L’analisi condotta sulle norme di fonte primaria e secondaria muove ad alcune considerazioni. Rispetto alla disciplina dettata dal Testo unico, è pacifico che la delibera del CICR, e le relative Istruzioni della Banca d’Italia, abbiano assolto al compito loro demandato, ossia quello di specificazione e puntualizzazione della informativa generalmente, e più genericamente, imposta dal T.u.b., e che da queste il cliente bancario tragga un beneficio in termini di conoscenza, e non solo di mera informazione, soprattutto in punto di conclusione del contratto. Come visto, infatti, le Istruzioni prescrivono la disponibilità, da parte del cliente, di documenti ulteriori a quelli previsti dal Testo unico, rispetto ai quali l’ “imperativo” di fondo è quello della agevole intelligibilità e della immediata edozione circa ciò di cui il cliente “va a farsi carico”.

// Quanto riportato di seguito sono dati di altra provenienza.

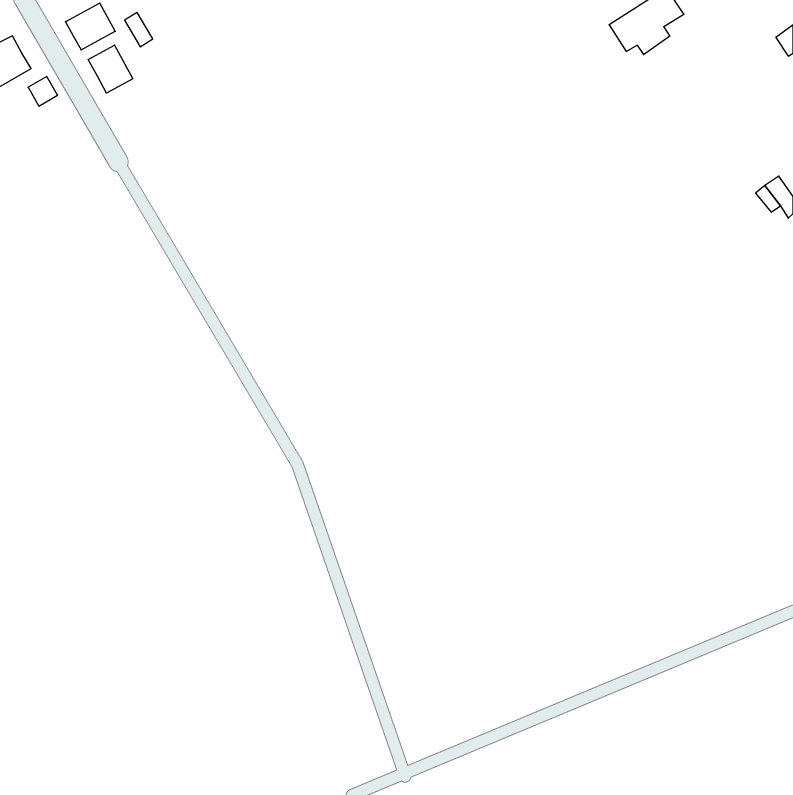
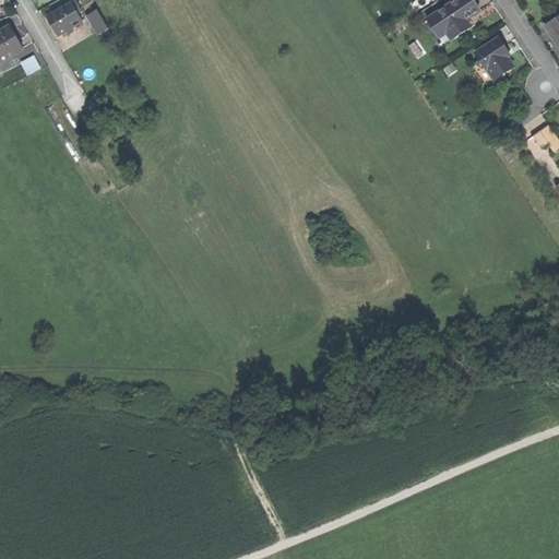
building: [88,45,133,93] -> none
building: none -> [473,36,514,81]

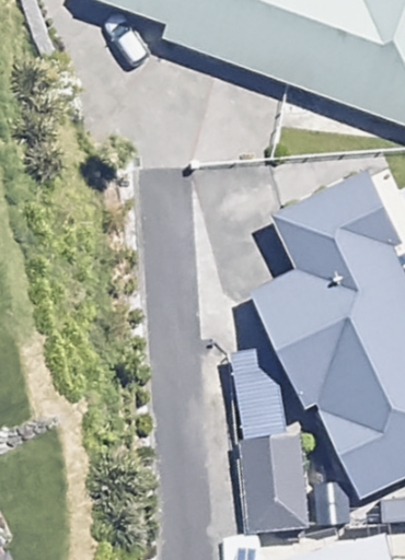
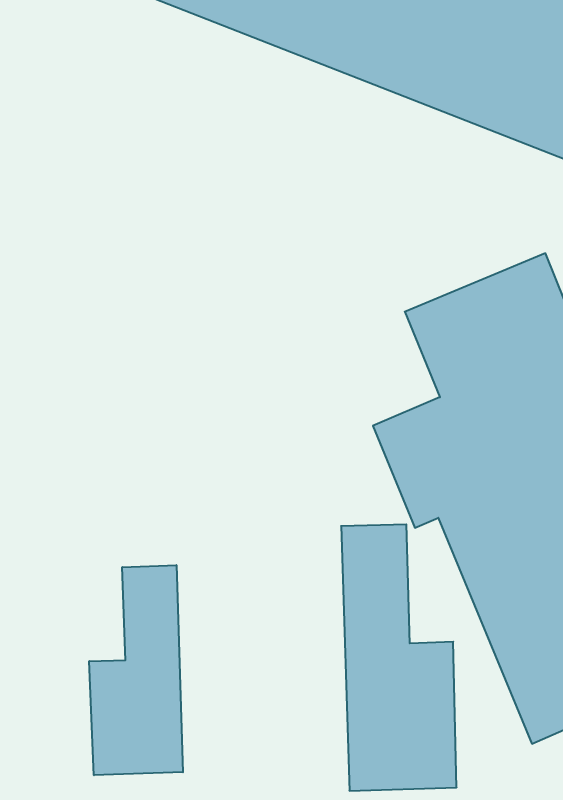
building: none -> [89,565,183,775]

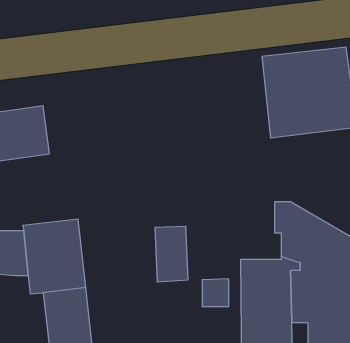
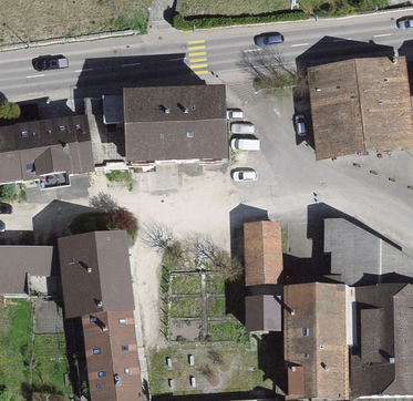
building: none -> [84,94,223,169]
building: [155,226,188,282] -> [246,224,280,281]

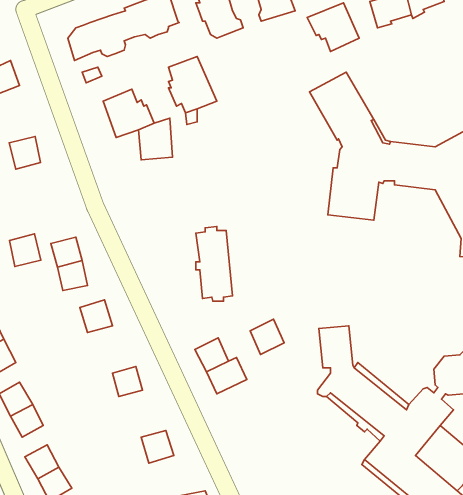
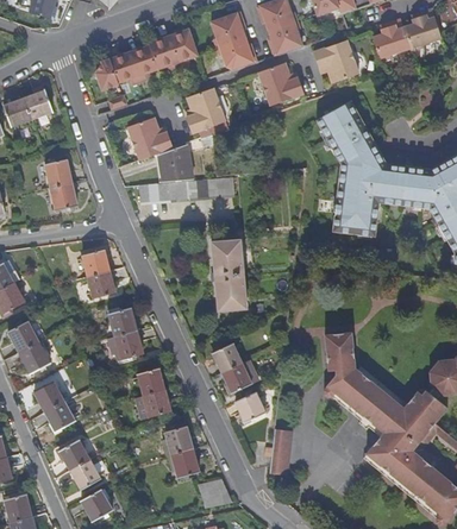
building: none -> [259,62,307,105]
building: none -> [139,178,234,203]
building: [10,234,41,267] -> [49,183,77,213]
building: [250,319,284,354] -> [236,391,267,423]
building: none -> [114,332,144,360]
building: none -> [143,390,170,418]
building: none -> [269,428,293,474]
building: none -> [170,449,199,479]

La disciplina amministrativa ha però determinato anche uno squilibrio di un certo rilievo, nel rapporto contrattuale. Il riferimento è, in particolare, alla materia delle variazioni sfavorevoli al cliente, che il legislatore del 1993 aveva parzialmente rimesso alla determinazione del CICR. Invero, la fattispecie è oggi interamente disciplinata dall’art. 118 T.u.b., come modificato dal d. l. 4 luglio 2006, n. 223, art. 10, comma 1, conv. in l. 4 agosto 2006, n. 248. Si intende comunque fare un breve cenno alla disciplina dettata dalla Deliberazione del 4 marzo 2003, in considerazione della significatività dello squilibrio da questa ingenerato sino a tempi recenti. L’art. 11 della Deliberazione stabilisce che quelle che intervengano su rapporti di durata devono essere chiaramente evidenziate. Nella ipotesi in cui la variazione sia, invece, generalizzata, la banca non ha l’obbligo di comunicarla al cliente, essendo sufficiente la comunicazione impersonale attraverso la pubblicazione in Gazzetta Ufficiale. Quella individuale deve essere data alla prima

occasione utile, ossia, presumibilmente, quando il cliente si rechi, per qualsivoglia

motivo, allo sportello, ovvero indicata all’interno del rendiconto periodico. E ben può accadere che il cliente abbia conoscenza della variazione solo in quel momento e che, a quella data, sia ormai decorso il termine per l’esercizio del diritto di recesso spettante in ipotesi di variazione a lui sfavorevole, ex art. 117 T.u.b..

La previsione del CICR è dunque manifestamente vessatoria. La materia delle variazioni unilaterali è stata, infatti, oggetto di un una modifica legislativa, della quale si tratterà nel paragrafo che segue.